# Work to be completed
Each record below must be reproduced exactly as it reads, with its images omitted.

================================

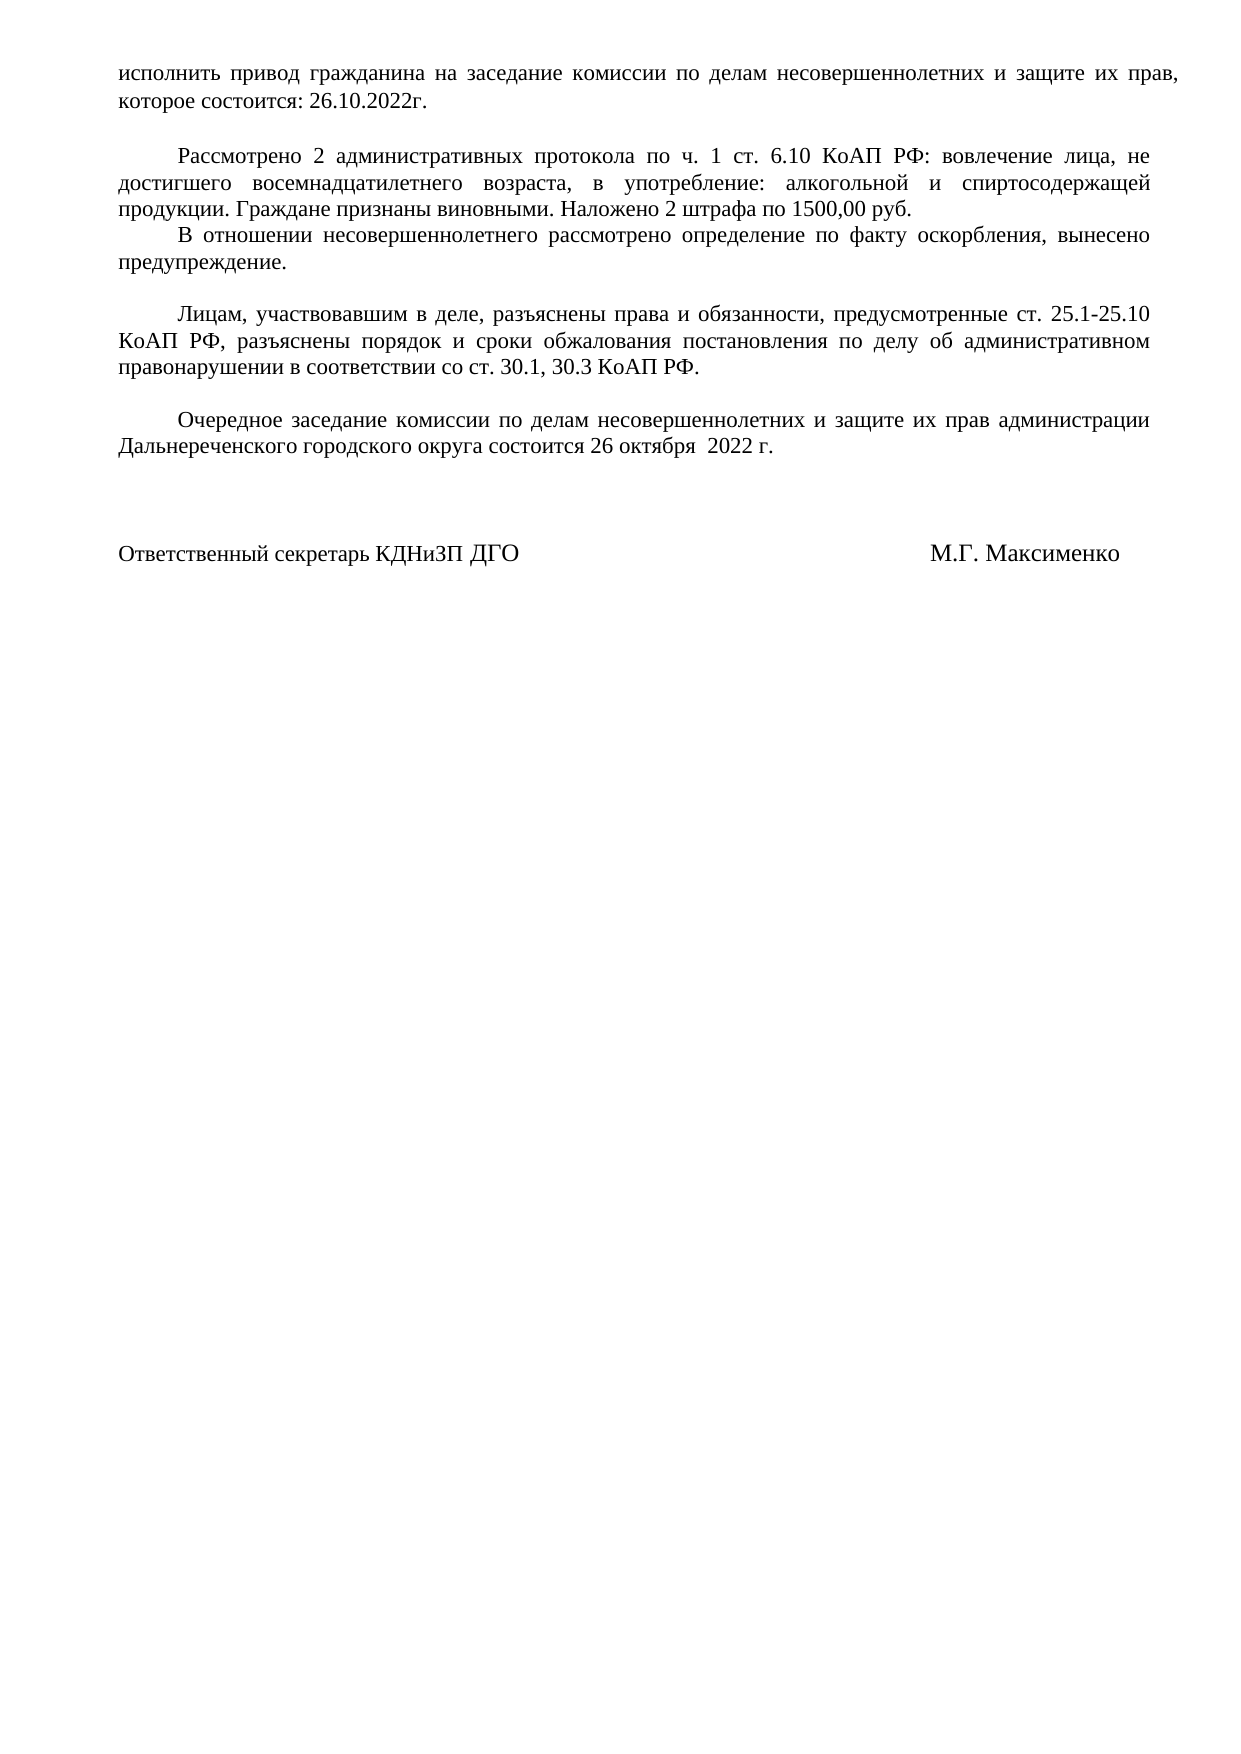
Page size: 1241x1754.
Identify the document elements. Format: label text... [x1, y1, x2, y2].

text Рассмотрено 2 административных протокола по ч. 1 ст. 6.10 КоАП РФ: вовлечение лица, не достигшего восемнадцатилетнего возраста, в употребление: алкогольной и спиртосодержащей продукции. Граждане признаны виновными. Наложено 2 штрафа по 1500,00 руб. [118, 142, 1152, 221]
text Очередное заседание комиссии по делам несовершеннолетних и защите их прав администрации Дальнереченского городского округа состоится 26 октября 2022 г. [118, 406, 1152, 458]
text Ответственный секретарь КДНиЗП ДГО М.Г. Максименко [118, 538, 1152, 566]
text Лицам, участвовавшим в деле, разъяснены права и обязанности, предусмотренные ст. 25.1-25.10 КоАП РФ, разъяснены порядок и сроки обжалования постановления по делу об административном правонарушении в соответствии со ст. 30.1, 30.3 КоАП РФ. [118, 300, 1152, 379]
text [118, 59, 1181, 114]
text В отношении несовершеннолетнего рассмотрено определение по факту оскорбления, вынесено предупреждение. [118, 221, 1152, 274]
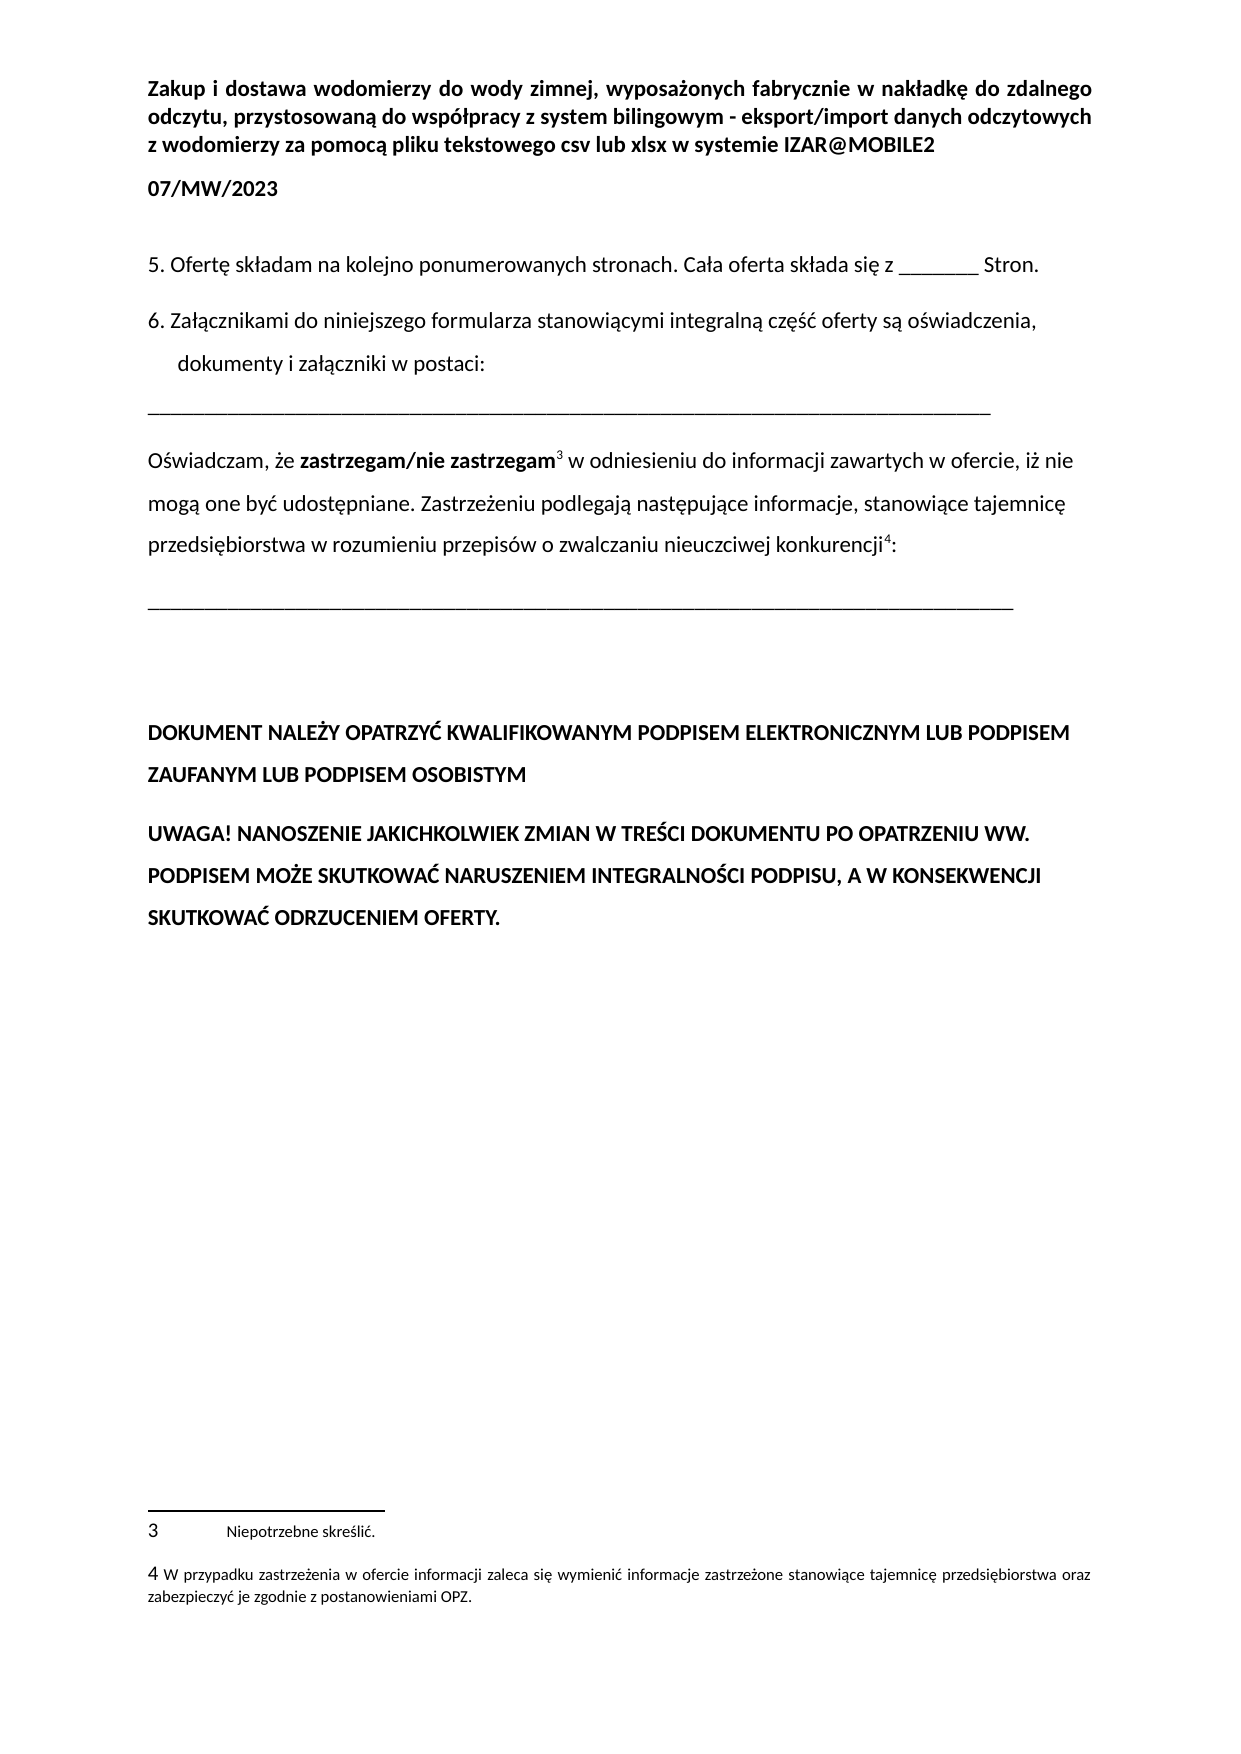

================================

# Result of the task
Page size: 1241x1754.
Identify the document elements. Format: label text... [x1, y1, x2, y2].

text Рассмотрено 2 административных протокола по ч. 1 ст. 6.10 КоАП РФ: вовлечение лица, не достигшего восемнадцатилетнего возраста, в употребление: алкогольной и спиртосодержащей продукции. Граждане признаны виновными. Наложено 2 штрафа по 1500,00 руб. [118, 142, 1152, 221]
text Очередное заседание комиссии по делам несовершеннолетних и защите их прав администрации Дальнереченского городского округа состоится 26 октября 2022 г. [118, 406, 1152, 458]
text Ответственный секретарь КДНиЗП ДГО М.Г. Максименко [118, 538, 1152, 566]
text Лицам, участвовавшим в деле, разъяснены права и обязанности, предусмотренные ст. 25.1-25.10 КоАП РФ, разъяснены порядок и сроки обжалования постановления по делу об административном правонарушении в соответствии со ст. 30.1, 30.3 КоАП РФ. [118, 300, 1152, 379]
text [118, 59, 1181, 114]
text В отношении несовершеннолетнего рассмотрено определение по факту оскорбления, вынесено предупреждение. [118, 221, 1152, 274]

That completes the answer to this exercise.